Gather, from the data below, each line in which the word "PCMAX" occurs.

* _Data supplied_
*****

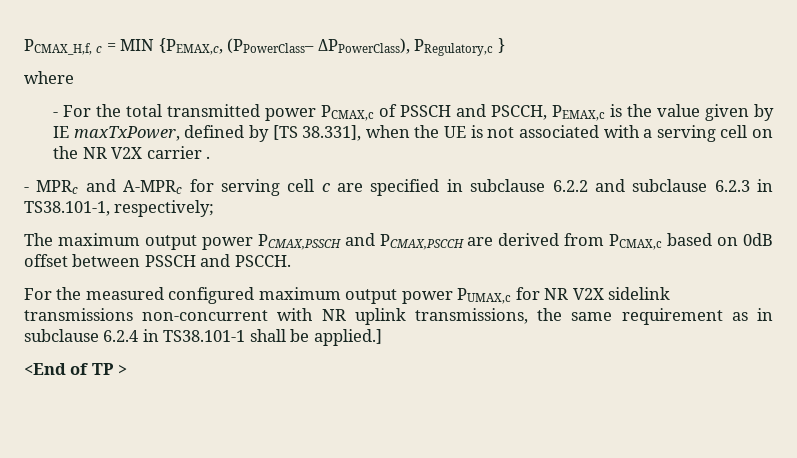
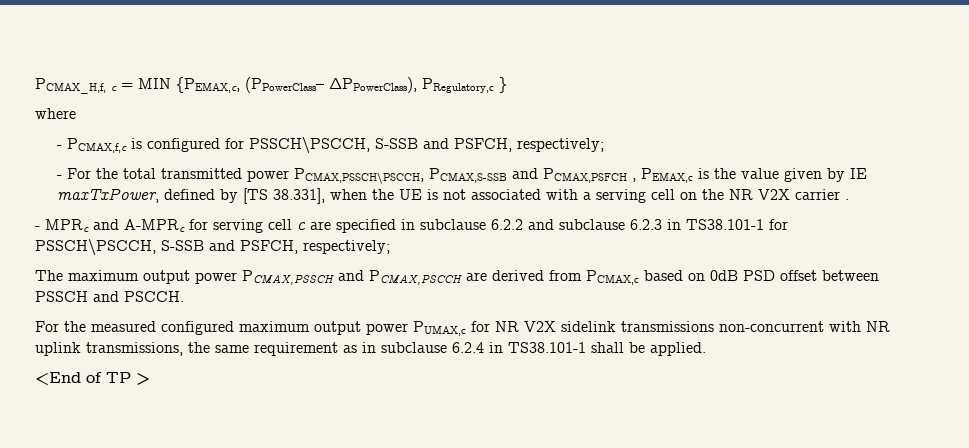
(74, 77) none -> [56,137,604,153] // - PCMAX,f,c is configured for PSSCH\PSCCH, S-SSB and PSFCH, respectively;
[321,104,548,121] PCMAX,c of PSSCH and PSCCH, -> [293,168,636,184] PCMAX,PSSCH\PSCCH, PCMAX,S-SSB and PCMAX,PSFCH ,
[24,201,110,216] TS38.101-1, -> [686,219,788,230] [35,239,298,255] TS38.101-1 for PSSCH\PSCCH, S-SSB and PSFCH,
(773, 239) none -> [743,270,775,281] PSD
[313,329,382,346] applied.] -> [650,342,706,356] applied.

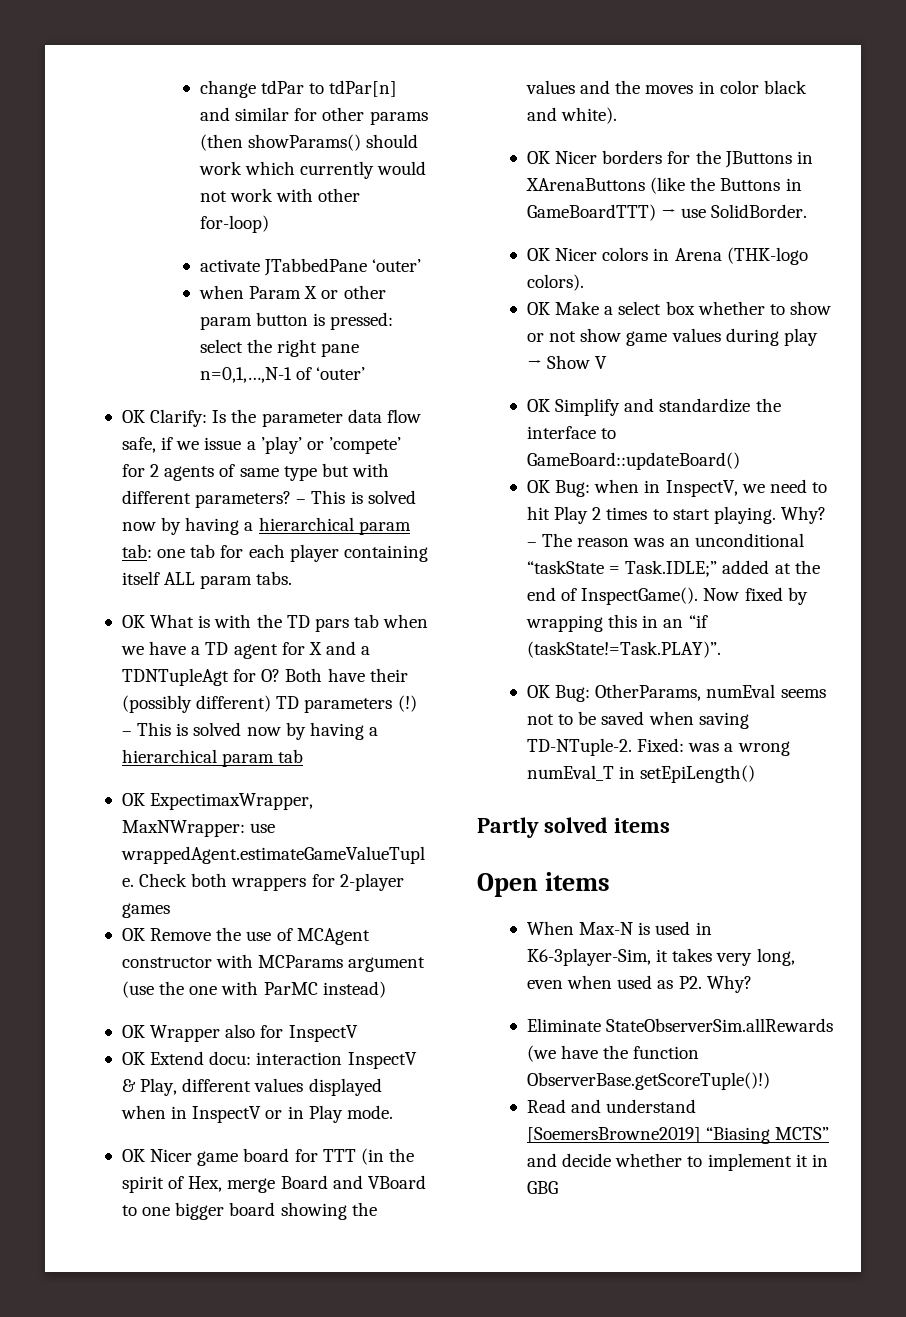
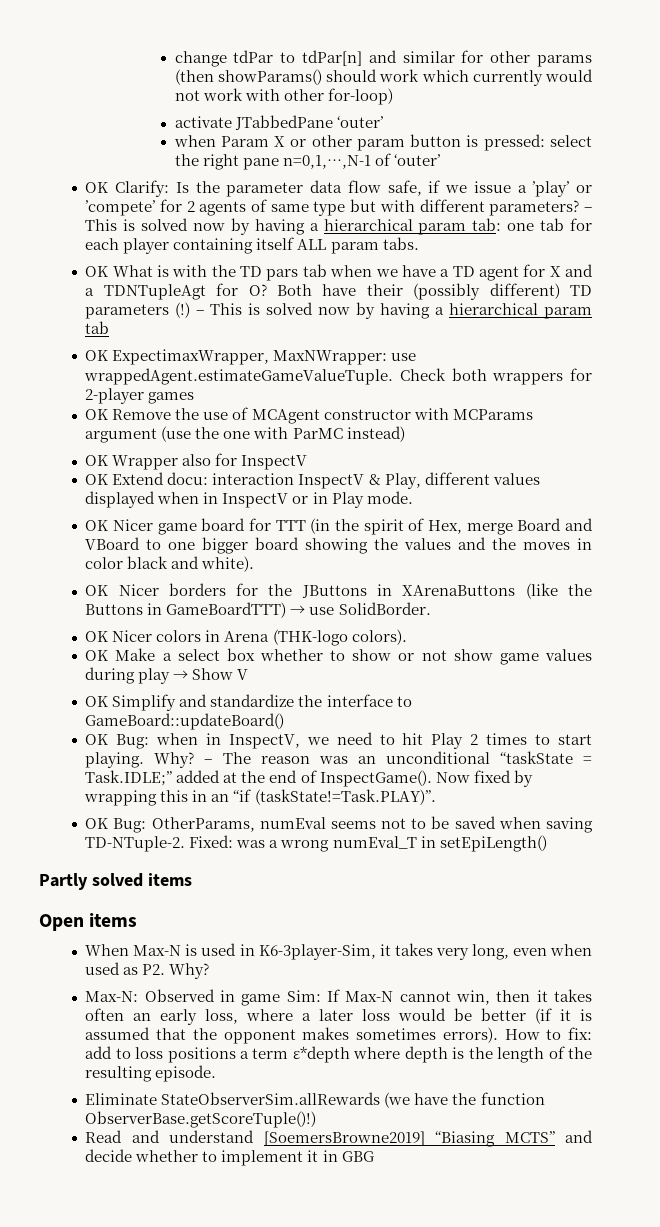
(752, 984) none -> [85,989,592,1006] [85,1008,592,1025] [85,1027,592,1044] [85,1046,593,1063] [85,1065,217,1082] // Max-N: Observed in game Sim: If Max-N cannot win, then it takes often an early loss, where a later loss would be better (if it is assumed that the opponent makes sometimes errors). How to fix: add to loss positions a term ε*depth where depth is the length of the resulting episode.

*****

* _Expected answer_
(74, 77) none -> [56,137,604,153] // - PCMAX,f,c is configured for PSSCH\PSCCH, S-SSB and PSFCH, respectively;
[321,104,548,121] PCMAX,c of PSSCH and PSCCH, -> [293,168,636,184] PCMAX,PSSCH\PSCCH, PCMAX,S-SSB and PCMAX,PSFCH ,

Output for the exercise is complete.